• Dataset records:
------------------------------

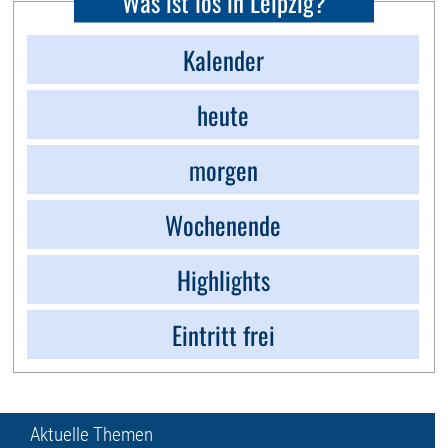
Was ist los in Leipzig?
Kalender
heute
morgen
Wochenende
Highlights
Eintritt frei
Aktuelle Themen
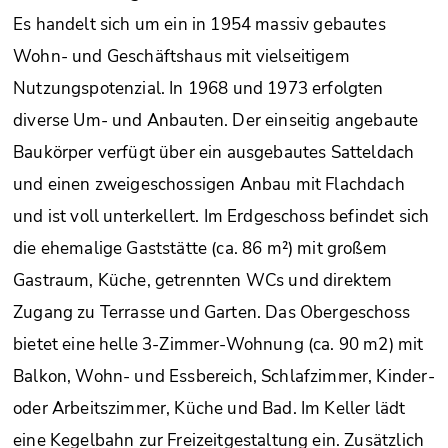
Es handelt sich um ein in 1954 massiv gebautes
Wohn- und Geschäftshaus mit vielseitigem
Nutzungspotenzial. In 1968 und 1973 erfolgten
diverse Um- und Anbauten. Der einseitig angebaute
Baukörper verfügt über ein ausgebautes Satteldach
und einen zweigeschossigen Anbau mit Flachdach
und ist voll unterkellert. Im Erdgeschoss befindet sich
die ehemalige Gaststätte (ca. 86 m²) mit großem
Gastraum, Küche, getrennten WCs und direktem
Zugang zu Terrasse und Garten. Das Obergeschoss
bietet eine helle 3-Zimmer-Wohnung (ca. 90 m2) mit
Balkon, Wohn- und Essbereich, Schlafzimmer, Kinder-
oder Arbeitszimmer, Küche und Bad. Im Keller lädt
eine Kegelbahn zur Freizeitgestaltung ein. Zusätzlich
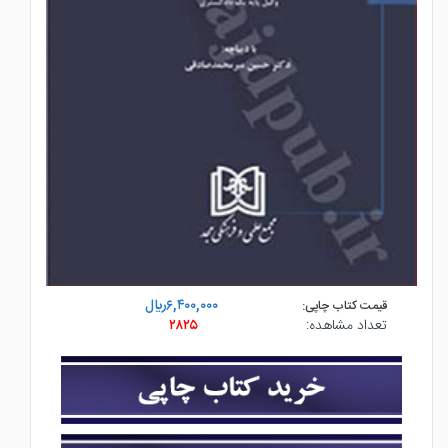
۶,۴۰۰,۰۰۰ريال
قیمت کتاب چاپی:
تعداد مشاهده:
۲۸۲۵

------------------------------

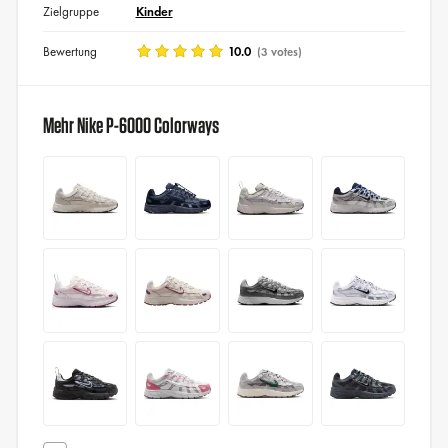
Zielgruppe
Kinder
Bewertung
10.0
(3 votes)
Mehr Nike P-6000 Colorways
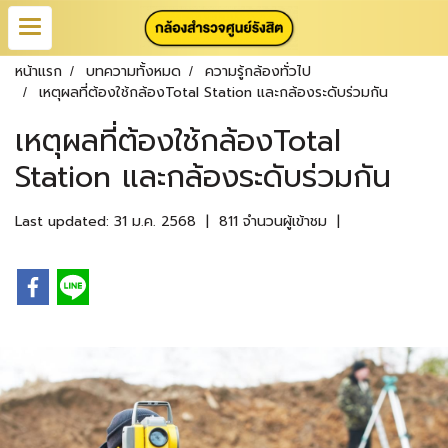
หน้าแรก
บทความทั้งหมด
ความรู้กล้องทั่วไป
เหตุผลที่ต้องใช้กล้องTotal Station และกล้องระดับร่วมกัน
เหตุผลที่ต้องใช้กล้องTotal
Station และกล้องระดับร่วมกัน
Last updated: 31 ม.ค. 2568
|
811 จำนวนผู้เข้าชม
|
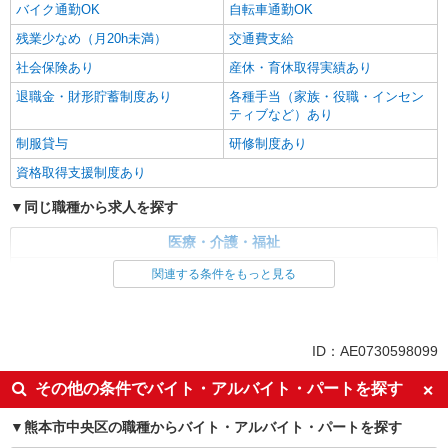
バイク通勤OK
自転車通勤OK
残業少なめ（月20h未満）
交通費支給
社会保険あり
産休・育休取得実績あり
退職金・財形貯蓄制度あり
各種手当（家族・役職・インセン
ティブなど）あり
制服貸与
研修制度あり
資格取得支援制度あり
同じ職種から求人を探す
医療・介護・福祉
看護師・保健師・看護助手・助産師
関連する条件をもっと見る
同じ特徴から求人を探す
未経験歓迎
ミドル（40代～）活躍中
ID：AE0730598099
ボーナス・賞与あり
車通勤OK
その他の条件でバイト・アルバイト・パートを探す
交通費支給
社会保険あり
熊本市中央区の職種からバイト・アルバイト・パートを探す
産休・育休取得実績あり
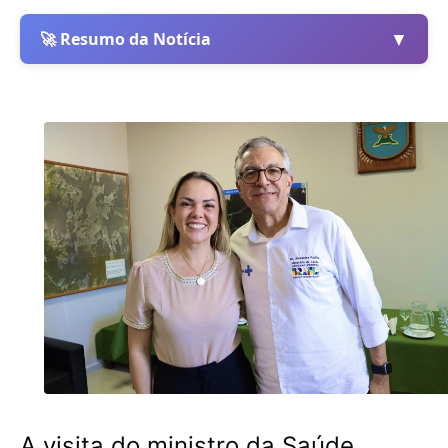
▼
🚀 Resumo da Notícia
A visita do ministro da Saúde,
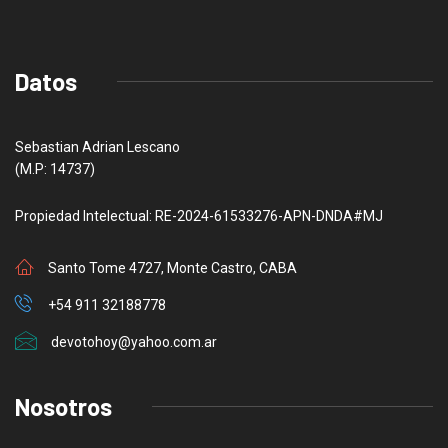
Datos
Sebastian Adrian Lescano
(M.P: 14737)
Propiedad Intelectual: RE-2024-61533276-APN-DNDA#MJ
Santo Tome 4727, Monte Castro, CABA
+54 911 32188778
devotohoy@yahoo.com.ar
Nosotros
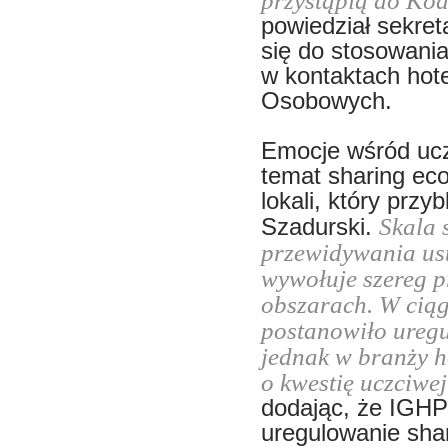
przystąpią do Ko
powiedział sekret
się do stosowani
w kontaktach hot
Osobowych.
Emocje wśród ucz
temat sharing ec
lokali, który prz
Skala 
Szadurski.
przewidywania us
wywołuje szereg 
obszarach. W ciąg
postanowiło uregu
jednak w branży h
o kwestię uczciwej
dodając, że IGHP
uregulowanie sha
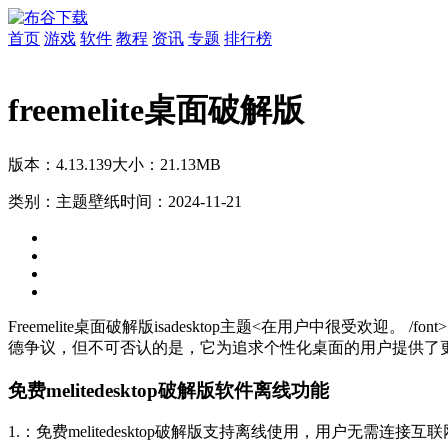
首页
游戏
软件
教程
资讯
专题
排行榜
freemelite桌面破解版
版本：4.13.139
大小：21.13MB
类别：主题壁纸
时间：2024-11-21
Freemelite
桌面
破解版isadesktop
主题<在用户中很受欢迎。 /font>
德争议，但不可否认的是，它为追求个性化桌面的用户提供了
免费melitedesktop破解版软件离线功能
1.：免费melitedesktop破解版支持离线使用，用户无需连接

------------------------------

• What is being asked:
Copy from the entries only those lines that hold the word "sich".

• Worked solution:
Es handelt sich um ein in 1954 massiv gebautes
und ist voll unterkellert. Im Erdgeschoss befindet sich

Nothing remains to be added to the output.